Tanımı internetten aldım: "Zorunlu varlık var olması ve varlığını devam ettirmesi için hiçbir sebebe muhtaç olmayandır. Bir an için onun var olmadığı varsayılacak olsa bu durum mantıkî imkânsızlığa yol açar; yani onun yokluğu düşünülemez. Özü gereği (bizâtihî) var olan ve yokluğu düşünülemeyen bu varlık Tanrı’dır.
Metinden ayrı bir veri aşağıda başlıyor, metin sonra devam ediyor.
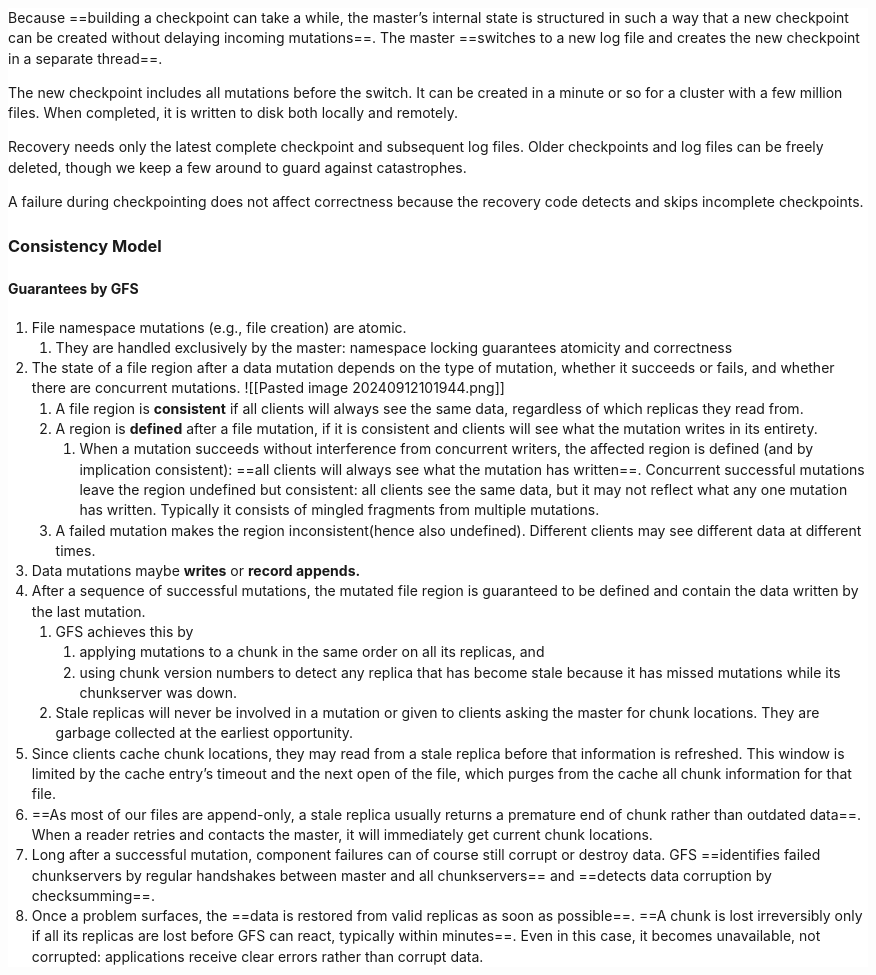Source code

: Because ==building a checkpoint can take a while, the master’s internal state is structured in such a way that a new checkpoint can be created without delaying incoming mutations==. The master ==switches to a new log file and creates the new checkpoint in a separate thread==. 

The new checkpoint includes all mutations before the switch. It can be created in a minute or so for a cluster with a few million files. When completed, it is written to disk both locally and remotely.

Recovery needs only the latest complete checkpoint and subsequent log files. Older checkpoints and log files can be freely deleted, though we keep a few around to guard against catastrophes. 

A failure during checkpointing does not affect correctness because the recovery code detects and skips incomplete checkpoints.

### Consistency Model

#### Guarantees by GFS
1. File namespace mutations (e.g., file creation) are atomic. 
	1. They are handled exclusively by the master: namespace locking guarantees atomicity and correctness 
2. The state of a file region after a data mutation depends on the type of mutation, whether it succeeds or fails, and whether there are concurrent mutations. ![[Pasted image 20240912101944.png]]
	1. A file region is **consistent** if all clients will always see the same data, regardless of which replicas they read from.
	2. A region is **defined** after a file mutation, if it is consistent and clients will see what the mutation writes in its entirety.
		1. When a mutation succeeds without interference from concurrent writers, the affected region is defined (and by implication consistent): ==all clients will always see what the mutation has written==. Concurrent successful mutations leave the region undefined but consistent: all clients see the same data, but it may not reflect what any one mutation has written. Typically it consists of mingled fragments from multiple mutations.
	3. A failed mutation makes the region inconsistent(hence also undefined). Different clients may see different data at different times.
3. Data mutations maybe **writes** or **record appends.** 
4. After a sequence of successful mutations, the mutated file region is guaranteed to be defined and contain the data written by the last mutation.
	1. GFS achieves this by
		1. applying mutations to a chunk in the same order on all its replicas, and
		2. using chunk version numbers to detect any replica that has become stale because it has missed mutations while its chunkserver was down.
	2. Stale replicas will never be involved in a mutation or given to clients asking the master for chunk locations. They are garbage collected at the earliest opportunity.
5. Since clients cache chunk locations, they may read from a stale replica before that information is refreshed. This window is limited by the cache entry’s timeout and the next open of the file, which purges from the cache all chunk information for that file. 
6. ==As most of our files are append-only, a stale replica usually returns a premature end of chunk rather than outdated data==. When a reader retries and contacts the master, it will immediately get current chunk locations.
7. Long after a successful mutation, component failures can of course still corrupt or destroy data. GFS ==identifies failed chunkservers by regular handshakes between master and all chunkservers== and ==detects data corruption by checksumming==.
8. Once a problem surfaces, the ==data is restored from valid replicas as soon as possible==. ==A chunk is lost irreversibly only if all its replicas are lost before GFS can react, typically within minutes==. Even in this case, it becomes unavailable, not corrupted: applications receive clear errors rather than corrupt data.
Zorunsuz varlık ise sebepli, yani varlığını bir başkasından alan varlık olup yok sayılması, mantık bakımından herhangi bir çıkmaza yol açmaz. Çünkü o, bir sebebe bağlı olarak varlık kazanmıştır; yani hem var hem de yok olabilir. Şu halde Tanrı’dan başka bütün varlıklar zorunsuz varlıklar kategorisine girmektedir." [1]
Burada bazı mantık safsataları var. Tanrı'nın zorunlu olabilmesi için bu akıl yürütmeden sadece Tanrı çıkmalı.
Örneğin üçgenin üç kenarlı olması zorunludur. Çünkü bu önermenin değili (Üçgenin üç kanarı yoktur, dört kenarı vardır gibi önermeler) kesinlikle yanlıştır, çelişiktir. Peki bunu Tanrı'ya uyarlayabilir miyiz? Hayır. "Tanrı vardır." önermesinin değili olan "Tanrı yoktur." önermesi neden çelişik ve yanlış olsun ki?
Başta söz ettiğim akıl yürütmeden sadece Tanrı sonucu çıkıyormuş gibi bir varsayım var. Halbuki buradan "Maddesel form ezeli ve ebedi." sonucuna da varılabilir. Yani "Tanrı yoktur." önermesini çelişik ve yanlış yapacak bir şey yok. Bu akıl yürütmeden Tanrı sonucuna varanlar Tanrı'nın zorunlu olduğunu göstermiş olmuyorlar, yüklü soru safsatası ve cımbızlama safsatasına düşüyorlar.
merhabalar Mansour Bonsour
bu zorunlu- zorunsuz varlık tanımlarını ibn-i sina yapmıştır, kendisi metafiziğe kafa yormuş ve birkaç felsefi düşünce ortaya atmıştır. ibn-i sina’ya göre zorunlu varlık, yokluğunu düşünmenin imkânsız olduğu varlıktır ve özü itibariyle zorunlu ile başkasına nisbetle zorunlu şeklinde ikiye ayrılmaktadır. Özü itibariyle zorunlu varlık (vâcibü’l-vücûd bi-zâtihî), var olmak için herhangi bir sebebe muhtaç olmayan varlığı ifade etmektedir. ibn-i sina tanrının zorunlu varlık olduğunu savunmuştur, tanrısız hiç bir şey olamayacağını ileri sürer.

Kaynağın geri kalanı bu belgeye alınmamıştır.